I’ve already mentioned some helpful things you can do to help subside the nausea, but wanted to compile them here too, just so they’re all in one place. Here’s what helped me through the debilitating nausea.
- Zofran. Yes, it’s a prescription drug, but you gotta do what you gotta do for a bit to get food down. You can start to wean off this as your gut heals and nausea subsides.
- Nux Vomicum. A homeopath that helped me wean off the Zofran. Great to have on hand for nausea or food poisoning.
- Sea Bands. This doesn’t just work for pregnancy or motion sickness. Try this if you’re having gastritis nausea!
- IVs. Nausea can often be caused by dehydration. Ask your doctor about replenishing your fluids or go in to the ER if it’s an emergency.
As you begin to heal, you may start to notice you’re dealing with constipation on top of your gastritis. Oftentimes, digestive issues are closely intermingled. You can have SIBO or Candida while also dealing with gastritis. And constipation can make you super miserable. Here are some tips that may help relieve your constipation and get you MOVING again!
- Hydrate! Whether that’s drinking more water or getting liquid IV support, dehydration can cause constipation, so it’s not abnormal to experience it when all of this is going on. Make sure you’re getting hydrated somehow.
- Get a squatty potty. The squatty potty is a tool that puts you in the correct position for fast and easy elimination. It eliminates any colorectal “kinks” you may have while going #2. This helps a ton with constipation, straining while eliminating, hip tightness (it actually is like a stretch for your hips), + more. It has really changed the game for my constipation this go around. I hadn’t heard of it before, so just thought I’d share it! If you don’t want to shell out $20, you can always literally squat while you poo, but I prefer the squatty potty. 😉
- Ask your doctor about an enema. When your gut is SO inflamed/sensitive, it’s probably best to hold off on enemas. You can always try it again later once things calm down. But when they do, these can be helpful in getting things moving and coffee enemas can clean things out and flush the liver.
- Magnesium Citrate (capsules) + Triphala. These have been my helpful “natural” tools to get me moving. I prefer this to the mag citrate liquid which is really harsh and can trigger painful diarrhea. I find it’s really gentle on my gut.
- Move. My constipation was at my worst when I was bed-ridden. Once my nausea subsided, I started to walk around the house, work from my kitchen counter (so I could stand), or take breaks to wash dishes. As I got better, I started to walk around our neighborhood. Move (as much as you can) to keep things moving.

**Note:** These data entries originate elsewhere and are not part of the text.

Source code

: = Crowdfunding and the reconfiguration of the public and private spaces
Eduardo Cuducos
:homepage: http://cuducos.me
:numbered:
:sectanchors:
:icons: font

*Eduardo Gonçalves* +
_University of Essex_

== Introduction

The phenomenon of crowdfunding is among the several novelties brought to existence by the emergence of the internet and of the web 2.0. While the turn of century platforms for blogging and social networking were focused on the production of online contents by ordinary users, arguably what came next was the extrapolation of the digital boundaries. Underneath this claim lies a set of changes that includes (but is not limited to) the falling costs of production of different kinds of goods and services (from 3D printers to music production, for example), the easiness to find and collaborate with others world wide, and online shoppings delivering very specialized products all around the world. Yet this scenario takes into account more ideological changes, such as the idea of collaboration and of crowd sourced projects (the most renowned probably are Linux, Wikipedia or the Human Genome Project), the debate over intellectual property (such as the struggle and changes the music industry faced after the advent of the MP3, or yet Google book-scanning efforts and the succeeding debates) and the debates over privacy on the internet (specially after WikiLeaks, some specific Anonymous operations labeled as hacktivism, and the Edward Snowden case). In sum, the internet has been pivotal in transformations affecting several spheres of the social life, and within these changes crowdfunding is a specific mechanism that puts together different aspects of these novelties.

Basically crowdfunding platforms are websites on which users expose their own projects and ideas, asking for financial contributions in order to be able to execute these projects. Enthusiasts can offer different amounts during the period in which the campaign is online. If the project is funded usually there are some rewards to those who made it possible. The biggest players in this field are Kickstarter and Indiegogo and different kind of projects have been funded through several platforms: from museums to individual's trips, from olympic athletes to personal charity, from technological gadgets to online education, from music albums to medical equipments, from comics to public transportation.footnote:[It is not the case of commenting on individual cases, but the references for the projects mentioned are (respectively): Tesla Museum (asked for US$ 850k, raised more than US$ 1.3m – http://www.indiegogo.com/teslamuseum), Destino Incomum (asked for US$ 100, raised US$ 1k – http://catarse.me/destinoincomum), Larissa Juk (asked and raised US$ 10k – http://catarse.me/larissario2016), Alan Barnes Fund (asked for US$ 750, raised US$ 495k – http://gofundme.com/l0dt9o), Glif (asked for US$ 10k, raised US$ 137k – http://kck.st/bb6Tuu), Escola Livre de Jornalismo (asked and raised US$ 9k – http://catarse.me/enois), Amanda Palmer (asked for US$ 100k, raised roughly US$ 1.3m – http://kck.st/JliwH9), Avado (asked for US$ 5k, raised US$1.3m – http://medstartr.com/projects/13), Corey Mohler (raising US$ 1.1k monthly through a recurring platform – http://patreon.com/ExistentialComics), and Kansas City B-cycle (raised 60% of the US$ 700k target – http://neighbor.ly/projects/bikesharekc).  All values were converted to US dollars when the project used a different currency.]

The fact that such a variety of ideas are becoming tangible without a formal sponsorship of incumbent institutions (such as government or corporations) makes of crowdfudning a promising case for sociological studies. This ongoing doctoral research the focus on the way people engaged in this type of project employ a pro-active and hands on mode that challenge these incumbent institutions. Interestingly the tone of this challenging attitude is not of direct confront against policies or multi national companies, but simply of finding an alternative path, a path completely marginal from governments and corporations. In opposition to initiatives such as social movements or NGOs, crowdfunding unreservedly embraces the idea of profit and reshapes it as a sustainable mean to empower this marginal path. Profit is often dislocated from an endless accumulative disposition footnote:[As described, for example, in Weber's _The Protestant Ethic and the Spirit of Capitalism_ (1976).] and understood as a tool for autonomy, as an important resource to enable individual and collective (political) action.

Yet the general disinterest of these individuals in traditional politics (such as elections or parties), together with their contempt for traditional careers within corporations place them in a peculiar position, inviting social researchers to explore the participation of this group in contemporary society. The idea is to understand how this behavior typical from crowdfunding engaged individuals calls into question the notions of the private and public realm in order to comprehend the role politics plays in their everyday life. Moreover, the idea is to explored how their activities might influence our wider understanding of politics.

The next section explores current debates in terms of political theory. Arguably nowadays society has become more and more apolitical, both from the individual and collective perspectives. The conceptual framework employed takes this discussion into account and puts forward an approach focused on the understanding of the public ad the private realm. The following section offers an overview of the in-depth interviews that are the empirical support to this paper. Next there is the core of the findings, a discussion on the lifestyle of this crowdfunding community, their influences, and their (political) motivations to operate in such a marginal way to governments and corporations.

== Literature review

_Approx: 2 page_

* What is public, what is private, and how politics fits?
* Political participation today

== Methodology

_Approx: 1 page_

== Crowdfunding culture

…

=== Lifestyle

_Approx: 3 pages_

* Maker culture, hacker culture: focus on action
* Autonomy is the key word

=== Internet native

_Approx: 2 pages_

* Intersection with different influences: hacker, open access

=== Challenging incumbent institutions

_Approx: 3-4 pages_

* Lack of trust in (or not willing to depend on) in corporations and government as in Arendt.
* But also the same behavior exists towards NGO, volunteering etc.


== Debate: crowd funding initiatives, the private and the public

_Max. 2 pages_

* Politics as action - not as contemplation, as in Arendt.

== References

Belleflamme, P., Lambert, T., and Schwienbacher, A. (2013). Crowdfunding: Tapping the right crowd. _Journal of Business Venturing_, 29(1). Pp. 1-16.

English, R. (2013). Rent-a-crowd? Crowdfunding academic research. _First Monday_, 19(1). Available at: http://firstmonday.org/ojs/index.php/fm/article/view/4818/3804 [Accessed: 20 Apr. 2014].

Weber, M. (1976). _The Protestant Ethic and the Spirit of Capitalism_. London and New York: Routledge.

- When all else fails… lactulose. It’s a great stool softener and works when nothing else does. I’d hold off on this, though, until you’re eating. When you’re not, it can just cause cramping and pain. This is also a prescription medication, so you’ll have to talk to your doctor about your constipation to get this. They usually recommend more gentle options like Miralax first, but I find when my constipation is that bad, lactulose is the only thing that gets the job done.